§ **Directions**
Please rename the field "common name" to "vernacular name" throughout the entries below, leaving every other line as it is.

Dataset excerpt
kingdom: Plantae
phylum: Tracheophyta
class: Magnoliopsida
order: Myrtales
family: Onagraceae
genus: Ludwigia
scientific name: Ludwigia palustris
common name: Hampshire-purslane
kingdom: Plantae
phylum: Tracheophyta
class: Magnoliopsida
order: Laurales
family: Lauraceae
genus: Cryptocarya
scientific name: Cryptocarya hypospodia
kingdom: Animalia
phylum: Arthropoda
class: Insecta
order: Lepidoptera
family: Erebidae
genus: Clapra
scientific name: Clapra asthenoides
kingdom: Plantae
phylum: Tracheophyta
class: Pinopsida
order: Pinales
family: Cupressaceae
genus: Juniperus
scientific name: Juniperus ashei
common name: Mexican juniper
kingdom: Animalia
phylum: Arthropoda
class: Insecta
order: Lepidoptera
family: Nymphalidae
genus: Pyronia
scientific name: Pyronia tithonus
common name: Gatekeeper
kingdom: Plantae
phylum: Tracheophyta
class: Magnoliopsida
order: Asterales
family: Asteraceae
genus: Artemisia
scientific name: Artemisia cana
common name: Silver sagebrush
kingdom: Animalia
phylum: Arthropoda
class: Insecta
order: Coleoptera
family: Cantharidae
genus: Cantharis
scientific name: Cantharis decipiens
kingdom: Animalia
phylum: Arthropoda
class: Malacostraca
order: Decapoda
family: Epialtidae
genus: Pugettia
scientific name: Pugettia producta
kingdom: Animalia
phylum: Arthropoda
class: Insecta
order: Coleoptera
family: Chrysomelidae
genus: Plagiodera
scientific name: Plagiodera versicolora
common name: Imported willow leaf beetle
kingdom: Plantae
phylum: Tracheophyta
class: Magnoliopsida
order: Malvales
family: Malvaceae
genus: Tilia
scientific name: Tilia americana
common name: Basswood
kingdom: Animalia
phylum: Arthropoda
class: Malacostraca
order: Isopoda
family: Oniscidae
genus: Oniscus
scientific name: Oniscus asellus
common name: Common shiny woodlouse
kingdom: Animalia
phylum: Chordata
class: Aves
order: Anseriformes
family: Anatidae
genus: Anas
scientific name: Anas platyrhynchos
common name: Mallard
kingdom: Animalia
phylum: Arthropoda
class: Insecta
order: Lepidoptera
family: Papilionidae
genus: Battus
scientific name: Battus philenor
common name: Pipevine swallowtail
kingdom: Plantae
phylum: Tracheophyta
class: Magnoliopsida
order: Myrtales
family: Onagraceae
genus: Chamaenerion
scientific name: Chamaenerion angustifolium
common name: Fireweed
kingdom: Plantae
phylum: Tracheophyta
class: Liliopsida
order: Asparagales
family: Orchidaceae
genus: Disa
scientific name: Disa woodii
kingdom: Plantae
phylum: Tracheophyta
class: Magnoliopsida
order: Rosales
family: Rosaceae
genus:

§ **Finished exercise**
kingdom: Plantae
phylum: Tracheophyta
class: Magnoliopsida
order: Myrtales
family: Onagraceae
genus: Ludwigia
scientific name: Ludwigia palustris
vernacular name: Hampshire-purslane
kingdom: Plantae
phylum: Tracheophyta
class: Magnoliopsida
order: Laurales
family: Lauraceae
genus: Cryptocarya
scientific name: Cryptocarya hypospodia
kingdom: Animalia
phylum: Arthropoda
class: Insecta
order: Lepidoptera
family: Erebidae
genus: Clapra
scientific name: Clapra asthenoides
kingdom: Plantae
phylum: Tracheophyta
class: Pinopsida
order: Pinales
family: Cupressaceae
genus: Juniperus
scientific name: Juniperus ashei
vernacular name: Mexican juniper
kingdom: Animalia
phylum: Arthropoda
class: Insecta
order: Lepidoptera
family: Nymphalidae
genus: Pyronia
scientific name: Pyronia tithonus
vernacular name: Gatekeeper
kingdom: Plantae
phylum: Tracheophyta
class: Magnoliopsida
order: Asterales
family: Asteraceae
genus: Artemisia
scientific name: Artemisia cana
vernacular name: Silver sagebrush
kingdom: Animalia
phylum: Arthropoda
class: Insecta
order: Coleoptera
family: Cantharidae
genus: Cantharis
scientific name: Cantharis decipiens
kingdom: Animalia
phylum: Arthropoda
class: Malacostraca
order: Decapoda
family: Epialtidae
genus: Pugettia
scientific name: Pugettia producta
kingdom: Animalia
phylum: Arthropoda
class: Insecta
order: Coleoptera
family: Chrysomelidae
genus: Plagiodera
scientific name: Plagiodera versicolora
vernacular name: Imported willow leaf beetle
kingdom: Plantae
phylum: Tracheophyta
class: Magnoliopsida
order: Malvales
family: Malvaceae
genus: Tilia
scientific name: Tilia americana
vernacular name: Basswood
kingdom: Animalia
phylum: Arthropoda
class: Malacostraca
order: Isopoda
family: Oniscidae
genus: Oniscus
scientific name: Oniscus asellus
vernacular name: Common shiny woodlouse
kingdom: Animalia
phylum: Chordata
class: Aves
order: Anseriformes
family: Anatidae
genus: Anas
scientific name: Anas platyrhynchos
vernacular name: Mallard
kingdom: Animalia
phylum: Arthropoda
class: Insecta
order: Lepidoptera
family: Papilionidae
genus: Battus
scientific name: Battus philenor
vernacular name: Pipevine swallowtail
kingdom: Plantae
phylum: Tracheophyta
class: Magnoliopsida
order: Myrtales
family: Onagraceae
genus: Chamaenerion
scientific name: Chamaenerion angustifolium
vernacular name: Fireweed
kingdom: Plantae
phylum: Tracheophyta
class: Liliopsida
order: Asparagales
family: Orchidaceae
genus: Disa
scientific name: Disa woodii
kingdom: Plantae
phylum: Tracheophyta
class: Magnoliopsida
order: Rosales
family: Rosaceae
genus:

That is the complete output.